The camera needs to be connected to the WiFi SSID and password that it was set up for. If you need the camera to operate at some other location with a different SSID or password, you would have to go through the setup process again.

OK, that was my next Question. Planning on moving camera to my office, which about 200 feet away, I have internet there with a different account.

Do you have the ability to add an additional SSID on the work network that can be set to match your home network? That is what I am doing. The IoT network at home (what my Wyze cameras connect to) is duplicated at work. So when my truck pulls into work, the two vehicle cameras and my GPS all connect to the network at work.

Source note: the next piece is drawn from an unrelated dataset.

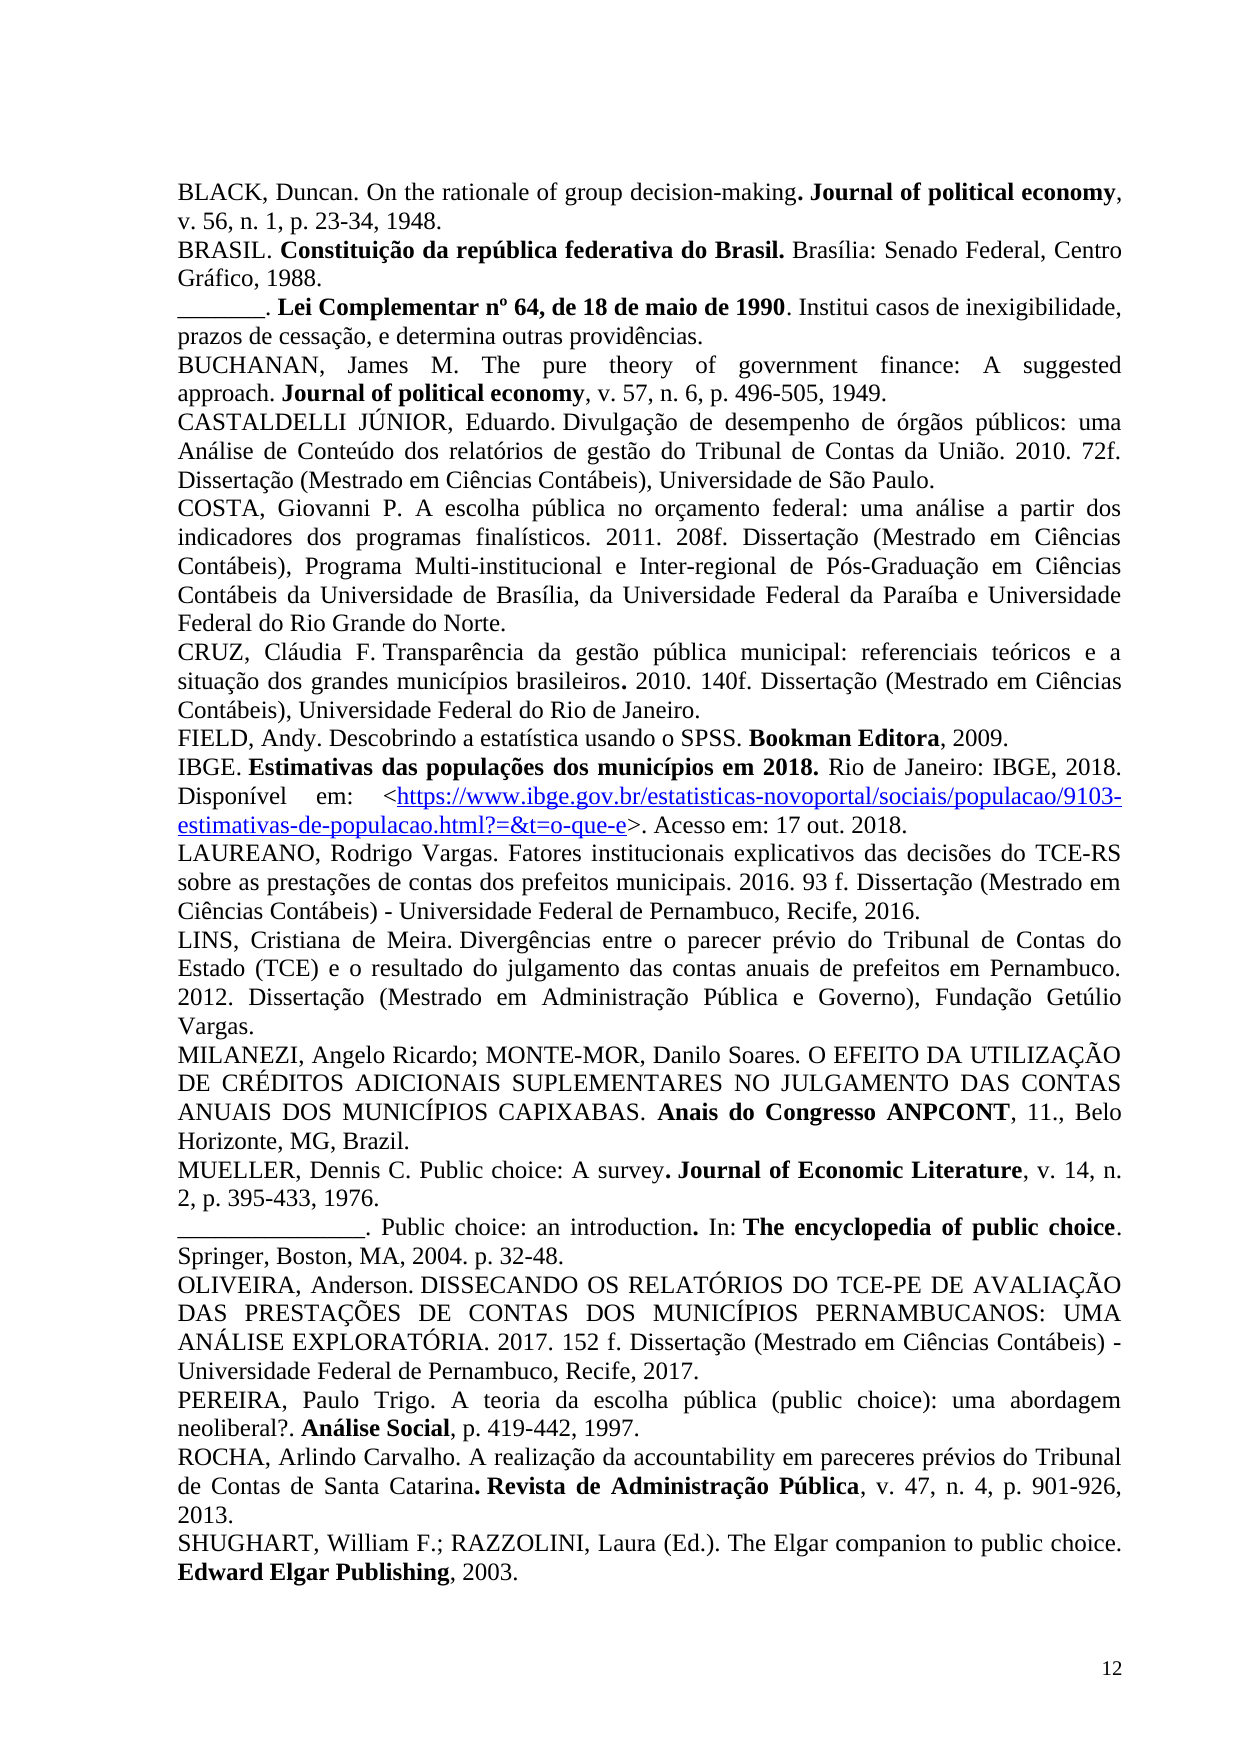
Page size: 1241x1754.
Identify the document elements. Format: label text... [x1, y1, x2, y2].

Never thought about that. Might have to use an external wifi antenna for a stronger
signal. From 200 ft the signal is weak.

@mr.crane, no need to muck around with “same SSID in a different location”.
Just - using the same app/account on your phone as for all your other cameras (regardless of location) - set up camera “anew” connected to your office WiFi.

Only requirement is that your phone of course needs to “see” that network during setup, and it needs to be 2.4 GHz (not 5 GHz). Some - especially mesh - networks use the same SSID for both 2.4 and 5 GHz, and you will have to temporarily log onto to your router/access point and disable the 5 GHz network in such a case (they are other ways to trick the system, but this is easiest).